Administrators of the Australian regional carrier Rex Airlines have embarked on a mission to secure a buyer for the airline, which was forced into voluntary administration due to accumulating over $500 million in debts. The collapse of Rex was attributed to various challenges, including a scarcity of pilots, issues in the supply chain, and flights not operating at full capacity, particularly on the 737 city domestic trunk route services.
The regional business operated by Rex remains unaffected by the administration process and continues to provide flight services across rural and regional Australia. Despite the ongoing investigations by the administrators to ascertain the root causes of the airline's collapse, preliminary findings have highlighted challenges such as limited access to pilots, supply chain hindrances related to engine parts, and low load factors on certain flight routes. Administrator Sam Freeman mentioned that Rex's expansion into capital city routes in 2020, supported by private equity firm PAG with $150 million, was not immune to the operational struggles faced by the airline.

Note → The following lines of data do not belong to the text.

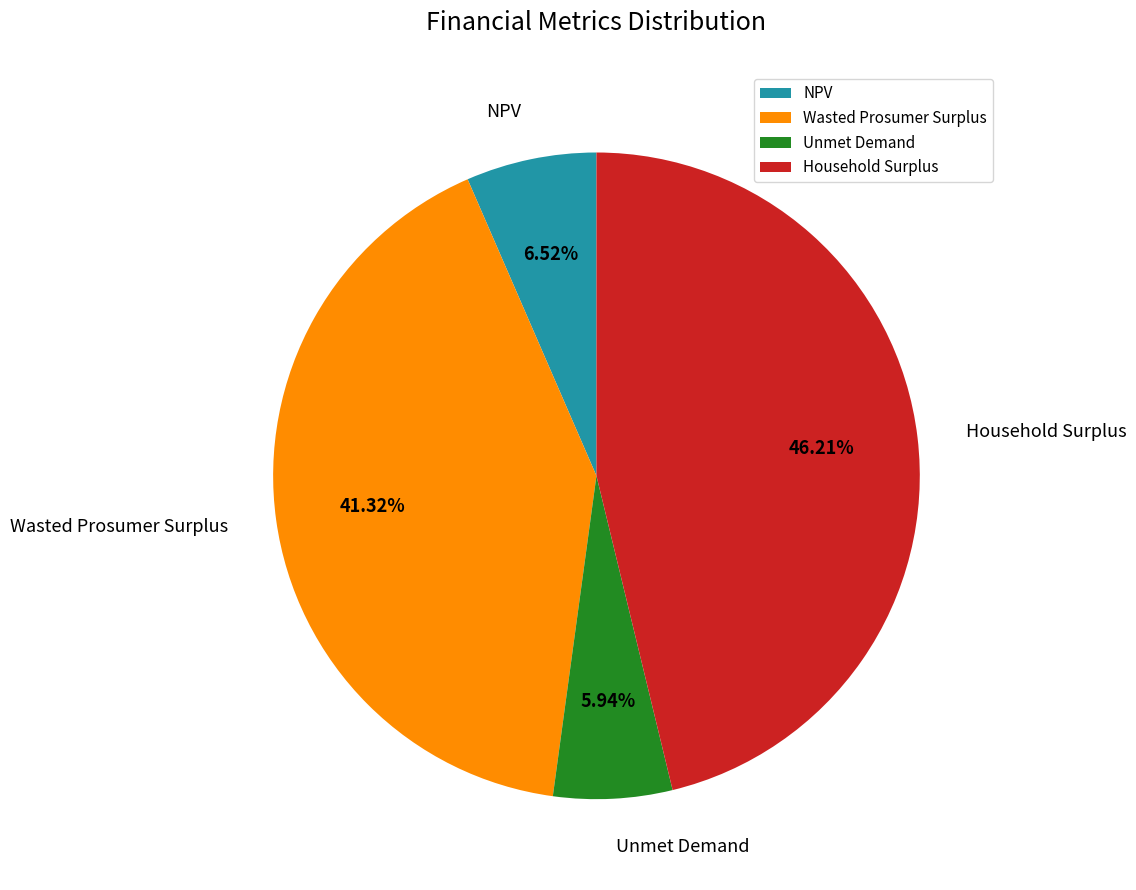

Which category has the smallest portion of the pie?

Unmet Demand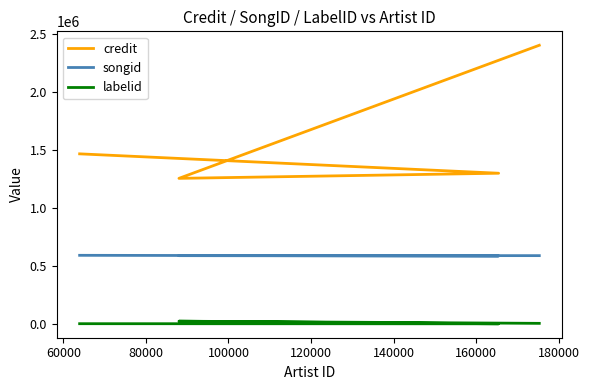

Is this an area chart (filled region under the line)?

No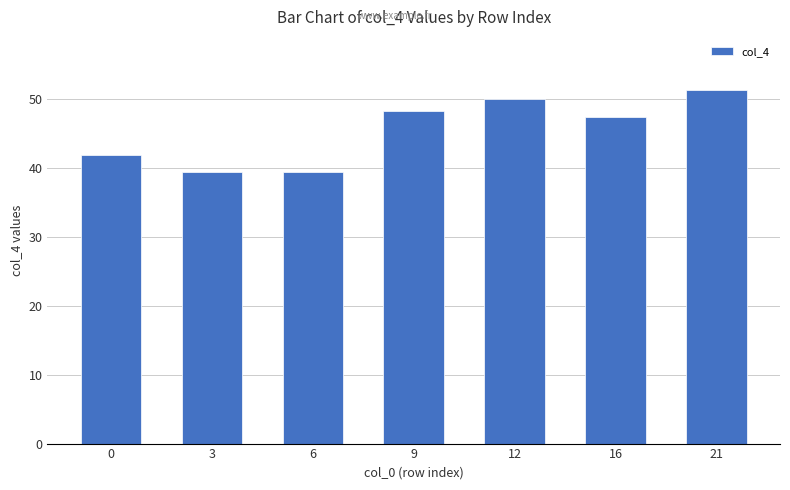

Between 9 and 12, which is larger?

12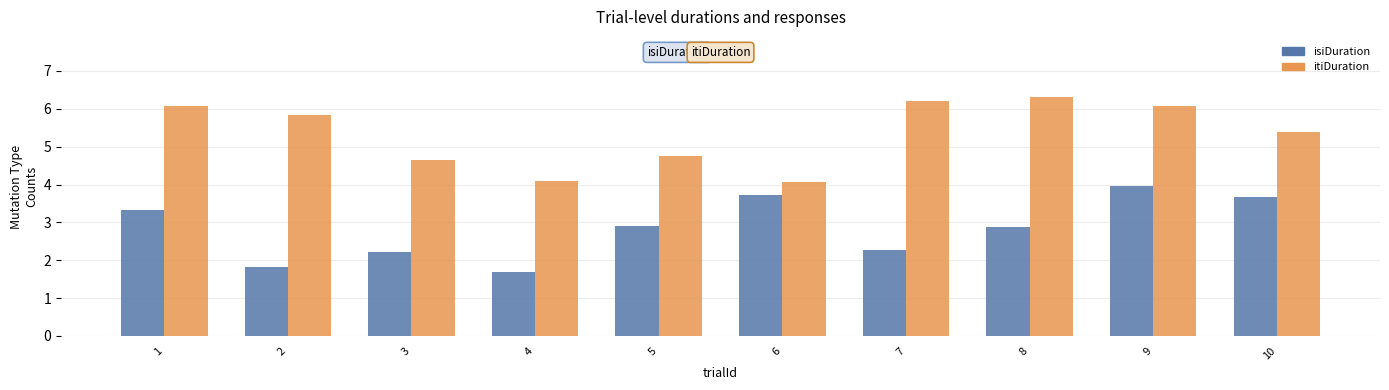

At 9, list the series in order from smallest to largest.

isiDuration, itiDuration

Before falling into administration, Rex Airlines had pointed fingers at pilot shortages, with claims of "pilot poaching" by competitors Qantas and Virgin being made in previous submissions to government reports. The administrators are currently investigating whether the airline operated while insolvent, and they plan to present their findings to the creditors during the upcoming second creditors meeting in early September. Plans for the sale of Rex are in progress, and administrators are hopeful of finding a suitable buyer, with various parties already showing interest and engaging in the process. Despite uncertainties surrounding potential government support or bailout, the continuation of regional flights with Rex remains uninterrupted, giving customers assurance of operational stability in the midst of the airline's financial turbulence.